While building our C++ application, I got interested in looking at C++ name mangling conventions used in GCC and learned quite a few things. I have always known about name mangling as a mechanism for determining C++ functions, classes and name spaces. But I have not studied the details of it. Turns out that there is a lot of documentation on it.
One of the first things that I discovered was this document: C++ Name Mangling Demystified. It proved to be an excellent starting point. It provided a quick overview and I learned that GCC used the IA64 name mangling convention.
I also learned that there is a tool – c++filt – that helps demangle a C++ mangled name, to reveal a lot of information about that function.
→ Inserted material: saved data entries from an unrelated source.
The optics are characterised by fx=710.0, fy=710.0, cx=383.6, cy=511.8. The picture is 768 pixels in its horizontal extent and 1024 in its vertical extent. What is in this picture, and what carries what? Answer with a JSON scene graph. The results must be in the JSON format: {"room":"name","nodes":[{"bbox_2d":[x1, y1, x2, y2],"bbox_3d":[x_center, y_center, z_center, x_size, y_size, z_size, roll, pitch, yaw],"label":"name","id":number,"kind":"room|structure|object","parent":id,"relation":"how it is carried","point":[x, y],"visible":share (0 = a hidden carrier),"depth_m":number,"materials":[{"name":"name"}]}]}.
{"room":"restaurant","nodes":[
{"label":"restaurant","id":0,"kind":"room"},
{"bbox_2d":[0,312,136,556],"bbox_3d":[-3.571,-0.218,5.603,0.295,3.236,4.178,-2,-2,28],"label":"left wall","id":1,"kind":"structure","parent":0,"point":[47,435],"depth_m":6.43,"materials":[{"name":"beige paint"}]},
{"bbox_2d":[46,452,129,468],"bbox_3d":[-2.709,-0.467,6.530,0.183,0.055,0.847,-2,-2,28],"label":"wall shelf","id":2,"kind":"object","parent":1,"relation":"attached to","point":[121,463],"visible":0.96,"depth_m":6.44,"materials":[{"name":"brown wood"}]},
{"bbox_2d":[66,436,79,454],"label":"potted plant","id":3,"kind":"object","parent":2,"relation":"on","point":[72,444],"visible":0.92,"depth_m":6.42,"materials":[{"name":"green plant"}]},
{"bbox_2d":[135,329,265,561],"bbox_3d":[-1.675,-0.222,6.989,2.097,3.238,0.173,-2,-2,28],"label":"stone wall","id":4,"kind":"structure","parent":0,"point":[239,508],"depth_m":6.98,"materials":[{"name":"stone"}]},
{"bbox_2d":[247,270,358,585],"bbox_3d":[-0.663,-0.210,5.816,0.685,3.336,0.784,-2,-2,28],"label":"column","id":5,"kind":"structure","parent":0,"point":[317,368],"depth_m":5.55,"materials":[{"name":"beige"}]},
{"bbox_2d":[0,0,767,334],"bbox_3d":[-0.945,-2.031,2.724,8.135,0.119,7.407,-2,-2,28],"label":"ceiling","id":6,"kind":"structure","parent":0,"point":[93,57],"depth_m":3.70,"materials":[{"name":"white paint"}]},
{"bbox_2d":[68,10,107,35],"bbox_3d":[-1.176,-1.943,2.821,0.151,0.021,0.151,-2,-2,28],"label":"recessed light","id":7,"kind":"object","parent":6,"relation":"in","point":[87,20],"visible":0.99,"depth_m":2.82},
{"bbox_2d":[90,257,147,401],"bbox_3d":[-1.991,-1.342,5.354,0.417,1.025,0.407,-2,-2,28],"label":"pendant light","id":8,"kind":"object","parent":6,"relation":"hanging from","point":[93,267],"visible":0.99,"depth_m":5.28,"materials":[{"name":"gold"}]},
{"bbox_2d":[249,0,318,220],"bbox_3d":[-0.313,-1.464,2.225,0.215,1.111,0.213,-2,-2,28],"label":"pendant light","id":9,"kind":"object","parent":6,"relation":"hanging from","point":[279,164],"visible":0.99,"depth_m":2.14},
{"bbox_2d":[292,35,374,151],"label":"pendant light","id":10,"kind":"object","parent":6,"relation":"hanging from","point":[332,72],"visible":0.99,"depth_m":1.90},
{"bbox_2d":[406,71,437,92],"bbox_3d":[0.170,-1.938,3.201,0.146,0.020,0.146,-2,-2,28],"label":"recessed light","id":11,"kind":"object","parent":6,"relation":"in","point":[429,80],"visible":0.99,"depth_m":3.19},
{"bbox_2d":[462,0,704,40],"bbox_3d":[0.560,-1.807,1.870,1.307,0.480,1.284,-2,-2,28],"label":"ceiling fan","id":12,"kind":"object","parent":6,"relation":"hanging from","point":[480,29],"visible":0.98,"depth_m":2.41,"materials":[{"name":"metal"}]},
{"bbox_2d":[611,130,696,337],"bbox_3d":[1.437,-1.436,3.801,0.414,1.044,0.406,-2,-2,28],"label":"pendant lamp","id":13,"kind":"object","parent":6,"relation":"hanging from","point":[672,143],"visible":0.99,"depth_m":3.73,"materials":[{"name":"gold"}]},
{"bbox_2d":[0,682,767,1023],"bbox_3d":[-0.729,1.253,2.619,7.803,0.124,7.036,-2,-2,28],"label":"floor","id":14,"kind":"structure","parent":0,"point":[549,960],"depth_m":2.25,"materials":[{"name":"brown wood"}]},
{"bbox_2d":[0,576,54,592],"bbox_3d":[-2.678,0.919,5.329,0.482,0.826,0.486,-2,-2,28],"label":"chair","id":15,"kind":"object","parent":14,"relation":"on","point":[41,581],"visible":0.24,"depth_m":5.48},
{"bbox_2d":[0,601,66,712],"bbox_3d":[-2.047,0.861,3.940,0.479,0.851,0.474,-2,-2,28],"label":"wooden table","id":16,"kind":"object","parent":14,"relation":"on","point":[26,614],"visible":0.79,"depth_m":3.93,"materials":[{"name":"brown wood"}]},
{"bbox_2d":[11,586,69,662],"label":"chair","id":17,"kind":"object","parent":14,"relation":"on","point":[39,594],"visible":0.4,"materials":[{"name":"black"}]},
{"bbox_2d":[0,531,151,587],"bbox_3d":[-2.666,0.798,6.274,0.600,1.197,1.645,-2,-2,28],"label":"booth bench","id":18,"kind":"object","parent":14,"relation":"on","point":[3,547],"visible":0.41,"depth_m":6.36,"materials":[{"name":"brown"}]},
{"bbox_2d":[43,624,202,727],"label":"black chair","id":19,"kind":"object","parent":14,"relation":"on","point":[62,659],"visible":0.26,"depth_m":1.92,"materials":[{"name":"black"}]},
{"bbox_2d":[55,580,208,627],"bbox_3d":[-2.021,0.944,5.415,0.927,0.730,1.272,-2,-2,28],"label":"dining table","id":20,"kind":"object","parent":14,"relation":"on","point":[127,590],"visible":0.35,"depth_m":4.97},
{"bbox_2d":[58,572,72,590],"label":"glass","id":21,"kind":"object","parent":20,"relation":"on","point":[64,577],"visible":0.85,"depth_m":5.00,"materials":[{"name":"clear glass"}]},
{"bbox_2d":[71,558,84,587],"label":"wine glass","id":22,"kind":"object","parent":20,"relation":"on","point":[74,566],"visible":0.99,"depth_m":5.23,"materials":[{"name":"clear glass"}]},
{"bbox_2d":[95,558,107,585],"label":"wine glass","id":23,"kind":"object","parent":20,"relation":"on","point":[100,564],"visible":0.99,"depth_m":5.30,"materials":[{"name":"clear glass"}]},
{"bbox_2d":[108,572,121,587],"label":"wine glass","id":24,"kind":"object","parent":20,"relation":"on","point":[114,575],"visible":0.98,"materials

An example of using this tool is like this:
$ c++filt _ZN2NS7myClass10MyFunctionEi
What is more useful to me was the discovery that there is actually an ABI library function – abi::__cxa_demangle() – that provides the capability to demangle C++ names programmatically. This API can be used from any C/C++ application.
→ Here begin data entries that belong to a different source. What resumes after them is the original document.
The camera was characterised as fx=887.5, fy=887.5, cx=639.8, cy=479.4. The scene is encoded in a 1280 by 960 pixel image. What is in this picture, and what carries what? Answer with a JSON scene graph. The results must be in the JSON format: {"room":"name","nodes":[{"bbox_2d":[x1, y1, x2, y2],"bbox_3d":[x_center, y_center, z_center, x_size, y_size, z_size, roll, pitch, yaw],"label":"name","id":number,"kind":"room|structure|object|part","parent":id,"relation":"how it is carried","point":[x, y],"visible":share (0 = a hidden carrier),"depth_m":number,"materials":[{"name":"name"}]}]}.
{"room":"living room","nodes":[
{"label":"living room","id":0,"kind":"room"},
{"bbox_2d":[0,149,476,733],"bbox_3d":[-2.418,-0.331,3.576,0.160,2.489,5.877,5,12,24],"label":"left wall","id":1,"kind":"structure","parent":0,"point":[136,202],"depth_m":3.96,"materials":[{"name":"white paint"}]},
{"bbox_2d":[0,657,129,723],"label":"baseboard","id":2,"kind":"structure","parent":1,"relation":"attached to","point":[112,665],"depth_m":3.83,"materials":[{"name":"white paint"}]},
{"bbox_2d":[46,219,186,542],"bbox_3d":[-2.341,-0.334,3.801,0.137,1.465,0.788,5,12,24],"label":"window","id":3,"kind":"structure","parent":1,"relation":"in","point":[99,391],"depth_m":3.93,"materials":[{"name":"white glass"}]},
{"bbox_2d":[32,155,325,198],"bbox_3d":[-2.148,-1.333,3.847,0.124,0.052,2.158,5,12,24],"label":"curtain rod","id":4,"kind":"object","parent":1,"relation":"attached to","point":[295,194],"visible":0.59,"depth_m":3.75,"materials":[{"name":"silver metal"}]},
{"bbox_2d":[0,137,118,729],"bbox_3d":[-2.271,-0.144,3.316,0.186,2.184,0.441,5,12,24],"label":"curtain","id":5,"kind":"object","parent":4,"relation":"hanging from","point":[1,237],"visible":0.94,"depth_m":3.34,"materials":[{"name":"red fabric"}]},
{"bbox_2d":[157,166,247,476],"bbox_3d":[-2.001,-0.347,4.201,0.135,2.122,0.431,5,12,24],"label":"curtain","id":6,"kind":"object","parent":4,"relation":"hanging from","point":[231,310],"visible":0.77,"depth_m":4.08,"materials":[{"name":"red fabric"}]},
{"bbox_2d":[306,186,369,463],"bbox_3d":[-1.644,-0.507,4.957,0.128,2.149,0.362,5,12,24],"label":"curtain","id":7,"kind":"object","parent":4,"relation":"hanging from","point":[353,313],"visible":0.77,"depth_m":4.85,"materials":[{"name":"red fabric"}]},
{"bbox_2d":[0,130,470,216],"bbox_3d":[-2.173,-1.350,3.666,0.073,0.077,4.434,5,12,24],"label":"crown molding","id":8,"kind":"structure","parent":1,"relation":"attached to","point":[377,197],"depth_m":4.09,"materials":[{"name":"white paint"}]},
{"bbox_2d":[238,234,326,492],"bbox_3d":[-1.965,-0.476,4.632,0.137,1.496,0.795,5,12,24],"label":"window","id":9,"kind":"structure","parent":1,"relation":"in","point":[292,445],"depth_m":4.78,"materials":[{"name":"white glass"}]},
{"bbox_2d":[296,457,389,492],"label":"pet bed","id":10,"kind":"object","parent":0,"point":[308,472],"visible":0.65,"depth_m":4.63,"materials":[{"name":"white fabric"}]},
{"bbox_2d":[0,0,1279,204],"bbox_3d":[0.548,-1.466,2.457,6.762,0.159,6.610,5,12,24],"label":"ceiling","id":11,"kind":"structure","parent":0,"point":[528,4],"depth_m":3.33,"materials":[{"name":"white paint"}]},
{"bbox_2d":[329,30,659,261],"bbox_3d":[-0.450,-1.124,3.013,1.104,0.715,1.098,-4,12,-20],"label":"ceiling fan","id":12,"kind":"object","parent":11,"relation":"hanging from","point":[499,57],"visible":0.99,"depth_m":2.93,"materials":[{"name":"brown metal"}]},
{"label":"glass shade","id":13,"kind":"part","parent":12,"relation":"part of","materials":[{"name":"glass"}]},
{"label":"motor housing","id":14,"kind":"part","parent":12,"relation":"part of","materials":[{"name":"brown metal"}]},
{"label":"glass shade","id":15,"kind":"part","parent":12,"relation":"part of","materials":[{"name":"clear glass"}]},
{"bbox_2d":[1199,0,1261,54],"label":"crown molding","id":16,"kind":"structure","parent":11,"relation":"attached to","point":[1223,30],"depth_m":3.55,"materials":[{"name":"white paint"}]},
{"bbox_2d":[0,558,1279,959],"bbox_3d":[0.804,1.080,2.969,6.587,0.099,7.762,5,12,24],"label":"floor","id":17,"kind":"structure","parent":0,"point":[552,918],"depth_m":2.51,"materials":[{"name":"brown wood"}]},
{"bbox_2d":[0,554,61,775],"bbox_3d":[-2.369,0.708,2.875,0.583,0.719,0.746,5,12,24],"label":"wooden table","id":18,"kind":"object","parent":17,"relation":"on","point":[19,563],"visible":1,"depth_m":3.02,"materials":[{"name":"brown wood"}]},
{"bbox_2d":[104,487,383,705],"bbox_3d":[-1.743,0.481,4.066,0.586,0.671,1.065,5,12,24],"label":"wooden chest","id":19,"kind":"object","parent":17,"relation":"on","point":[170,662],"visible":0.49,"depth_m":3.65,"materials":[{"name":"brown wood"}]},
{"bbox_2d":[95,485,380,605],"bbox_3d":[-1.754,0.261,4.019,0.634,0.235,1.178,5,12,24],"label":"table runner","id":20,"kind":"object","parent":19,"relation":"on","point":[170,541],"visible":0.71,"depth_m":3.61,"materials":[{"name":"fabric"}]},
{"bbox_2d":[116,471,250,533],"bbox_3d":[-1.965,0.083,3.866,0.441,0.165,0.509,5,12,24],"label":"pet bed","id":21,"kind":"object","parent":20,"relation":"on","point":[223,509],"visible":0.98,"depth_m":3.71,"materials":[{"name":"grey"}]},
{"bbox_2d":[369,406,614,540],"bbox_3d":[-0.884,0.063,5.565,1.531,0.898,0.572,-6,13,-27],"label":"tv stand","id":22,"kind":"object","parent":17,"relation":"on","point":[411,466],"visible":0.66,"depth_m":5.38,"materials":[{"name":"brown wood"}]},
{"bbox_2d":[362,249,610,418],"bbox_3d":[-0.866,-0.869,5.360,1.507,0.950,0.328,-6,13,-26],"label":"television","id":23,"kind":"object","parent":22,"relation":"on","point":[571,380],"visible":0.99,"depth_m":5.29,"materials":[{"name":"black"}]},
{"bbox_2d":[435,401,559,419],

But what I learned about the applications of name mangling is what got me to think. I know that manipulating name mangling is the way by which one can interface C++ and C code directly. What I learned from the documents was a more nefarious use of this mechanism to do the following:
- Reverse Engineering
If a vendor ships a binary blob without the API, it is trivial to reverse engineer the entire API by simply demangling all the function names. I should show my guys how to do this for fun.
- Function Replacement
By exploiting the fact that the GNU linker has an
-allow-multiple-definitionoption, we can hijack the existing function with our custom made one by simply linking against our custom C function written with the same name. This is wicked.
- Library Replacement
Taking things one step further by using
LD_PRELOAD mechanism to do it during run-time instead of compile-time. This mechanism could actually come in useful for the purpose of patching applications.